You should explicitly write down this mapping as a comment in your assembly code.
Which registers?
- There are two pure temporary registers: %r10 and %r11.
- Temporary registers go bad when you call a function.
- There are five available callee-saved registers: %rbx, %r12-%r15
- These are safe across function calls, but if you use them in
your function you need to save them in your prologue and restore
them in your epilogue before returning.
- The first six function arguments go in: %rdi, %rsi, %rdx, %rcx, %r8, %r9
- These are temporary registers and can be re-used as such.
- Remember that %rdx is sometimes written to by instructions (e.g. idiv)

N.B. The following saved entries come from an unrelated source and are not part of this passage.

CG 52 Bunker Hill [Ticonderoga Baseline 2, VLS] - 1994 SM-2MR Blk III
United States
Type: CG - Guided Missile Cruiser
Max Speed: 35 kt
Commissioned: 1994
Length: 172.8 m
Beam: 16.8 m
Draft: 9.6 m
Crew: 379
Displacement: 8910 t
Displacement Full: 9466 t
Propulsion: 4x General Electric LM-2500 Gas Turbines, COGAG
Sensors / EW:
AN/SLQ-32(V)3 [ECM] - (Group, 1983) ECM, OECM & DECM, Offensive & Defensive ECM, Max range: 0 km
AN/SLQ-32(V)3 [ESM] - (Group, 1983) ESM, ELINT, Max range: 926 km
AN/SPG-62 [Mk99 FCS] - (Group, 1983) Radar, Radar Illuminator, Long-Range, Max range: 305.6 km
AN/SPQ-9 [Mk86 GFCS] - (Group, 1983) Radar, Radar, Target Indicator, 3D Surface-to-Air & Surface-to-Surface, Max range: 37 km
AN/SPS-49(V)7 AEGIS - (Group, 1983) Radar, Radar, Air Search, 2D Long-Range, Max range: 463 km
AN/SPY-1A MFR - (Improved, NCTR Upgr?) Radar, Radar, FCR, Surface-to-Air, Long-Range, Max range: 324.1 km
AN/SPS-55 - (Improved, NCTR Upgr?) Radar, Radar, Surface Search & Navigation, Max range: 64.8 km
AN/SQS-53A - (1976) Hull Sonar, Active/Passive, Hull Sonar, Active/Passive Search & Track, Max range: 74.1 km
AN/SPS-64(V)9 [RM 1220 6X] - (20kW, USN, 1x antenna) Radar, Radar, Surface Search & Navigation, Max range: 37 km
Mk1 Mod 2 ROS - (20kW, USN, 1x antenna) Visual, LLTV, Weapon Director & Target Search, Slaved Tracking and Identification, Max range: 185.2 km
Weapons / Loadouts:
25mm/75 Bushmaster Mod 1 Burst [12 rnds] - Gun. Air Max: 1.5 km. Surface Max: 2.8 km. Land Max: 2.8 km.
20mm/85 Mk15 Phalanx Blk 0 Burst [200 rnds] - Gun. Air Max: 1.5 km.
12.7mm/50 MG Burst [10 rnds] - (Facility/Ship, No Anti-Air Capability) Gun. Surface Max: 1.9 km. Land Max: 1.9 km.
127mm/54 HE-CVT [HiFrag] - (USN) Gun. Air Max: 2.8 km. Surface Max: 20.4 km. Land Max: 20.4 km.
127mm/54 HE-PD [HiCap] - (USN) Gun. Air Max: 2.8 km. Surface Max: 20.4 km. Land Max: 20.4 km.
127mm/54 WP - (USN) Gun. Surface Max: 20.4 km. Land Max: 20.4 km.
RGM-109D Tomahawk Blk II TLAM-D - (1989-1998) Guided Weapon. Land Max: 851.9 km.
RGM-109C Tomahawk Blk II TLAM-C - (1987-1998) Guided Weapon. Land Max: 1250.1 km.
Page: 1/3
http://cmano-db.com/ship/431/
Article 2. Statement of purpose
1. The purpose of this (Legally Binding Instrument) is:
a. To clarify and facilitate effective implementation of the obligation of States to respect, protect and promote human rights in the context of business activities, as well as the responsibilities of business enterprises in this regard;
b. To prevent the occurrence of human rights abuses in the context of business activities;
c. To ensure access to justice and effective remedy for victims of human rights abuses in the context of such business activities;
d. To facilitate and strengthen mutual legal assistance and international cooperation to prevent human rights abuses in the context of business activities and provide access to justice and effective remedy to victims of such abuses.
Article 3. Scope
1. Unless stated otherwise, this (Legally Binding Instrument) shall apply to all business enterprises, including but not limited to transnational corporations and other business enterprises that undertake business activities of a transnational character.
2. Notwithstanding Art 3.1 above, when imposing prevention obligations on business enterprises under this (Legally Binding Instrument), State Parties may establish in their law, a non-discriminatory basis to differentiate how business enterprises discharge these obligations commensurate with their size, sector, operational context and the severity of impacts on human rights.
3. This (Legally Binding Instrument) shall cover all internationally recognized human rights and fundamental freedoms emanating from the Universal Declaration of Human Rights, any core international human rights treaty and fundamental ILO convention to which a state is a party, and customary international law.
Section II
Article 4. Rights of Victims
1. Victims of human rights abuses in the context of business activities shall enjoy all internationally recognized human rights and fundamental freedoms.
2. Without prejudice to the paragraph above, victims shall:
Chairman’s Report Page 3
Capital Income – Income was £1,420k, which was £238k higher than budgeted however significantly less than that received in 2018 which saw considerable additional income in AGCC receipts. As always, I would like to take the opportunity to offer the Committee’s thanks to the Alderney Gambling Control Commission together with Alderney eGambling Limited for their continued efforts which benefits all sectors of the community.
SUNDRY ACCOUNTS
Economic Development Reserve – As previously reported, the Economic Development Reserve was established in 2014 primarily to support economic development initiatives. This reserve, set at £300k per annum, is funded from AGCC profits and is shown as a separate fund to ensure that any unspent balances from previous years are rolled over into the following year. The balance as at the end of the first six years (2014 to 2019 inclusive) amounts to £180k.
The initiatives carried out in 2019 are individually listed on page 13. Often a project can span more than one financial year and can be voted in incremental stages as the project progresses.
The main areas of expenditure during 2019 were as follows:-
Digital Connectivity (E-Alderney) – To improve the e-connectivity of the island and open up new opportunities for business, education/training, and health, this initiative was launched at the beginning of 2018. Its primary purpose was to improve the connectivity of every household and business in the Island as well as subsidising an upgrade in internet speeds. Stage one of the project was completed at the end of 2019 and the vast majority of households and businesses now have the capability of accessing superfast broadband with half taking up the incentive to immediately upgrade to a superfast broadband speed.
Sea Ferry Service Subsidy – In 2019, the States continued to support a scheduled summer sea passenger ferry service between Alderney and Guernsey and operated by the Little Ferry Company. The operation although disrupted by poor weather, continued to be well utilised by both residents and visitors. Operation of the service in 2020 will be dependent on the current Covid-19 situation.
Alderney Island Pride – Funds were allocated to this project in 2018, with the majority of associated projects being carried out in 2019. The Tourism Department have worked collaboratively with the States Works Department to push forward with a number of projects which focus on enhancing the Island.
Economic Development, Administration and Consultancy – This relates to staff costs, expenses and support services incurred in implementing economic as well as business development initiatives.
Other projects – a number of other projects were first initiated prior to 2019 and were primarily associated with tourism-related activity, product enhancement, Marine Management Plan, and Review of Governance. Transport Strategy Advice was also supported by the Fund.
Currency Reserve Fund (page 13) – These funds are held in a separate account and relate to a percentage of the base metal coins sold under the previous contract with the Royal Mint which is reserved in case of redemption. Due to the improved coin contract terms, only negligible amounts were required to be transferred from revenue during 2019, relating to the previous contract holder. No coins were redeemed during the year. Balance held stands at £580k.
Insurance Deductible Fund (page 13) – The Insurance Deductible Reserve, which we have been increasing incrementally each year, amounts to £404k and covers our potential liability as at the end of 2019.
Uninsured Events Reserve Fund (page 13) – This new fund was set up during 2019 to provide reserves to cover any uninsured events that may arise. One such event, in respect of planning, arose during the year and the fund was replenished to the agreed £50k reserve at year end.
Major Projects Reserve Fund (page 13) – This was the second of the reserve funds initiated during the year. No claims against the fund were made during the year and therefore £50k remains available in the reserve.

- The value returned by a function goes in %rax.
- This is also a temporary, but some instructions (e.g. idiv) write to it.
4. Skeleton
label:
/* Prologue: */
/* save callee-save registers */
enter $??, $0
/* end of prologue */
/* TODO: function body */
/* Epilogue: */
leave
/* restore (pop) callee-save registers */
/* pops must be in reverse order from pushes */
/* end of epilogue */
ret
- Every function starts with a label and ends with a "ret" instruction.
- Every function has a prologue and an epilogue to manage the function's
use of the stack.
- The prologue saves any callee-save registers to the stack and allocates
a stack frame for use by the function.
- The epilogue restores callee-save registers and "frees" the stack frame.
- Your variable mapping tells you which registers to save: any callee-save
registers that you're using for anything.
- Stack alignment: To call further functions, your stack pointer must be
on a 16-byte boundary.
- (Stack frame size / 8) + (# of callee-save pushes should be even)
- If you think you have an exception, explain in a comment.
What do the enter and leave instructions do?
/* enter allocates a stack frame */
/* the enter $X, $0 instruction acts like: */
push %ebp
mov %esp, %ebp
sub $X, %esp
/* waste 8 clock cycles */
/* leave deallocates a stack frame */
/* the leave instruction acts like: */
mov %ebp, %esp
pop %ebp
5. Write the body of the functions
In this step, you translate your pseudocode to assembly.
Translating C to ASM
- C can translate to ASM nearly 1:1.
- Every C statement can be used to fill in a corresponding
ASM "template".
- The resulting ASM will perform the same computation.
- There are multiple possible templates - these are only
examples.
Variables, Temporaries, and Assignment
- Each C (int, pointer) variable maps to either a register
or a stack location.
- Temporary values map to a temporary register.
- Registers can be shared / reused if you run out.
Example:
Pseudocode:
int a = 5;
int b = 3 * a + 1;
Mapping variables:
- a is -8(%rbp)
- b is -16(%rpb)
- Our temporary for (3*a) and (3*a+1) is %r11
Assembly:
# int a = 5;
mov $5, -8(%rbp)
# int b = 3 * a + 1;
mov -8(%rbp), %r11
imulq $3, %r11
inc %r11
mov %r11, -16(%rbp)
Which Registers
- There are two pure temporary registers: %r10 and %r11.
- Temporary registers go bad when you call a function.
- There are five available callee-saved registers: %rbx, %r12-%r15
- These are safe across function calls, but if you use them in
your function you need to save them in your prologue and restore
them in your epilogue before returning.
- The first six function arguments go in: %rdi, %rsi, %rdx, %rcx, %r8, %r9
- These are temporary registers and can be re-used as such.
- Keep in mind that some instructions (e.g. idiv) write to %rdx.
- The value returned by a function goes in %rax.
- This is also a temporary, but some instructions (e.g. idiv) write to it.